Hurricane Sandy brought New York and New Jersey to their knees earlier this week. This anticipated “mega-storm” whupped butt on the “Big Apple” and surrounding cities.  As everyone starts picking up the pieces, stories of heroism and alturism are beginning to emerge.  One of those being lauded for response in crisis is Emily Rahimi, a social media spokesperson for the Fire Department of New York.  She reportedly solely managed and monitored Twitter during the height of the storm, relaying, responding and reassuring hundreds of citizens seeking help. Emily, you were fantastic!  I watched your responses, and how you connected with citizens seeking comfort and help.  Strong work..,… BUT, I have two questions for FDNY administration (and New York OEM for that matter).;

  1. Where the hell were you?  If there was ever a time for “Command Presence” in the city, this was it.  You missed a golden opportunity to connect, not only with those who now rely on streamed video and internet news, but also those around the world who tuned in to see what was happening in real time.  Especially when it came to over 100 homes burning in Queens. I’m sure you guys were busy, But, those of us in the cheap seats were wondering – What were you doing?  Social media channels noted the conflagration, including links to radio frequencies and Instagrams of the fire.  Yet, mainstream media did not pick up on the fire until way late.
  2. Only one person (Emily) is being lauded for her work in monitoring social media channels during this historic event in the largest city in the United States.  Was she “it”? Really? Only one person responsible for monitoring and responding to likely thousands of social media messages?  I’m giving you the benefit of the doubt and thinking that you must have had many more folks operating in your ICS structure (PIO/JIC) in supporting Emily, and that she was the visible point person in engagement. If so, great work. If not,  shame on you!  Get it right next time.

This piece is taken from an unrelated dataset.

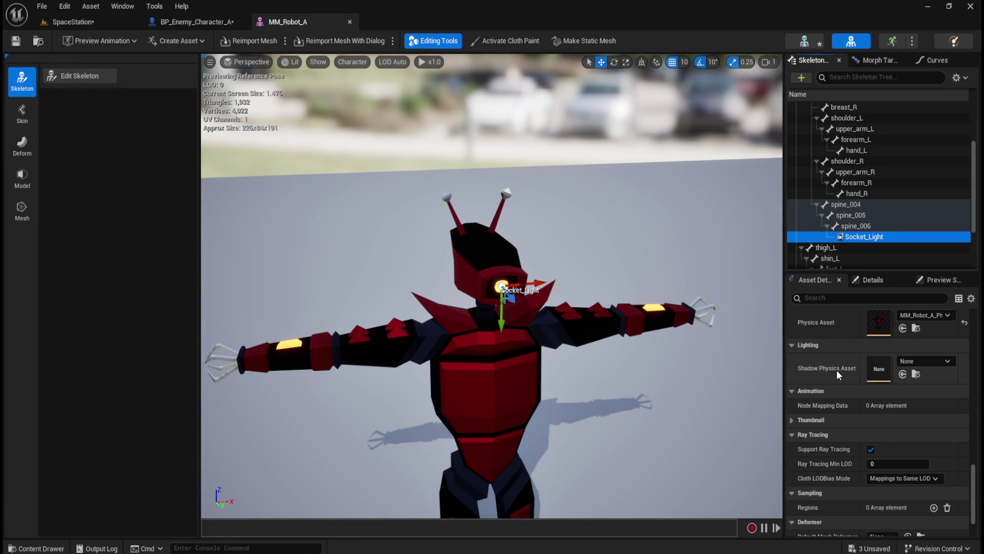
scroll(836, 368, "down", 3)
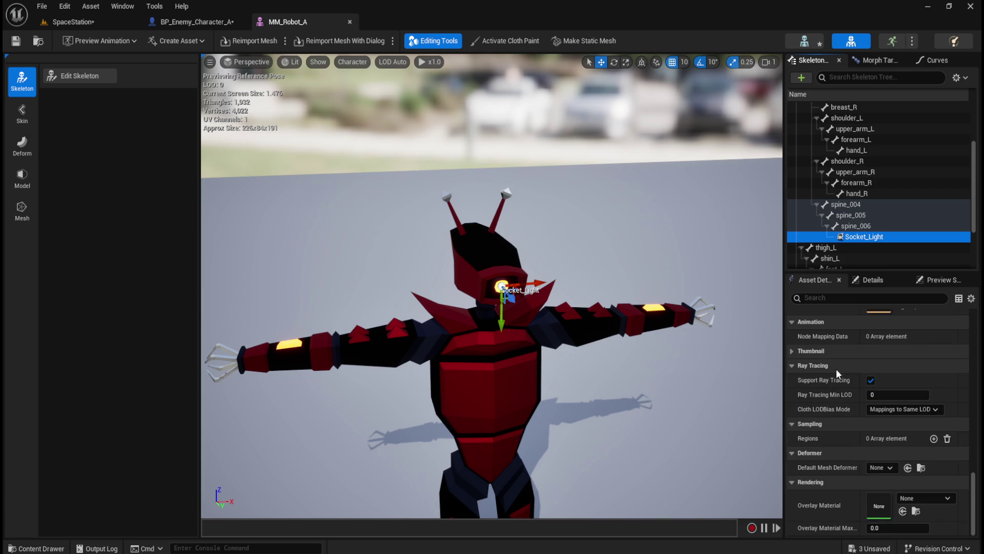
scroll(841, 408, "up", 5)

My questions are just a few of the many that will be asked over the next several months. Hurricane Sandy again emphasizes the importance of strong social media engagement, and I’m grateful Emily was there to “Rock the Show”.

About chiefb2

Retired fire chief,Type 3 AHIMT IC, PIO. Current industrial services safety professional, social media emergency management disciple (no, I'm not a "guru"). Crisis communications consultant. Dad with an open wallet.
  • Jim

    Kudos to this young lady (and I know she’s a young lady because I’ve yet to meet a public safety person tasked with social media who isn’t young).

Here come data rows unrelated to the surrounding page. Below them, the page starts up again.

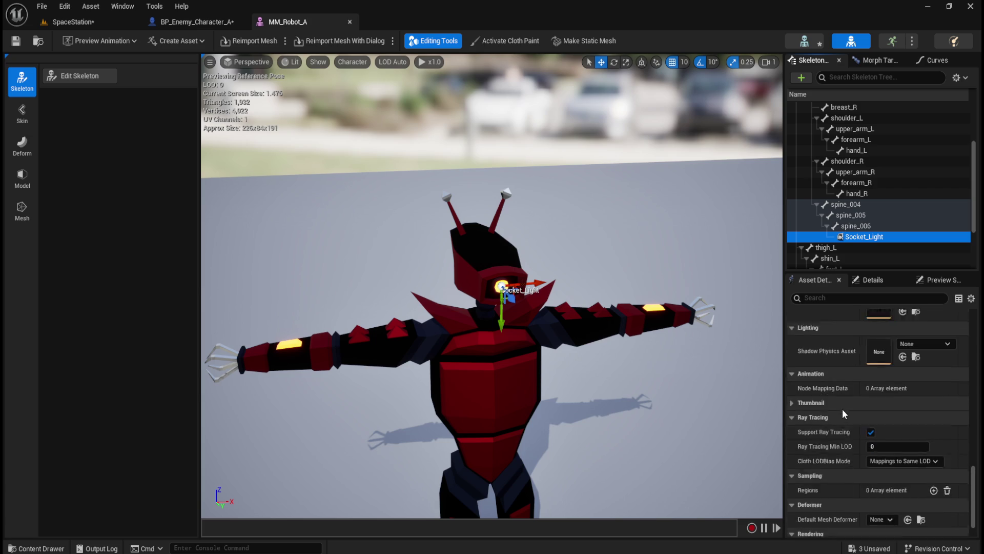
scroll(844, 408, "up", 10)
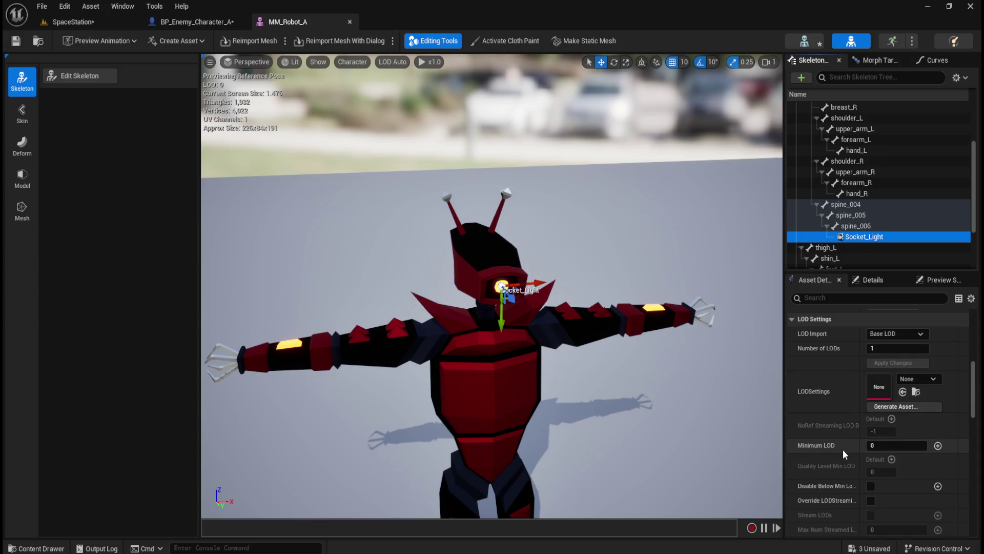
scroll(844, 449, "up", 15)
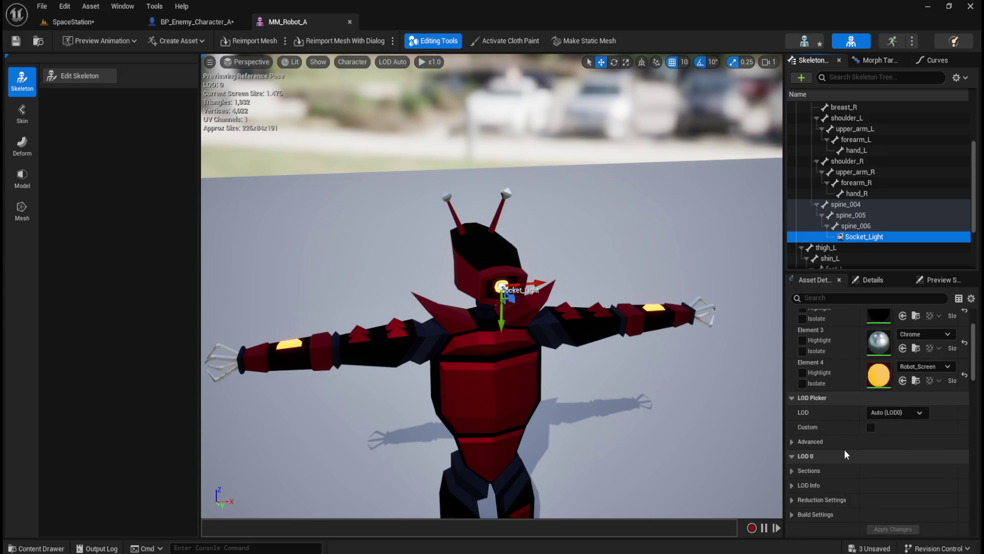
scroll(844, 449, "up", 2)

    As the person who managed my Department’s social media presence during (and, more importantly for public health, after) the storm, it doesn’t surprise me that its just one person. And it wouldn’t surprise my friend at our local EMA who did the same, or the guy from the Fire Dept, or the police officer who single-handedly collected, catalogued and reported via Twitter every tree down, every road closed and every update on the storm.

    Luckily for us, the only difference between what she did and we did was volume. If the storm hit a bit further south, I could introduce you personally to the person this blog post would’ve been about.

    Flying solo seems to be the norm for now, sadly.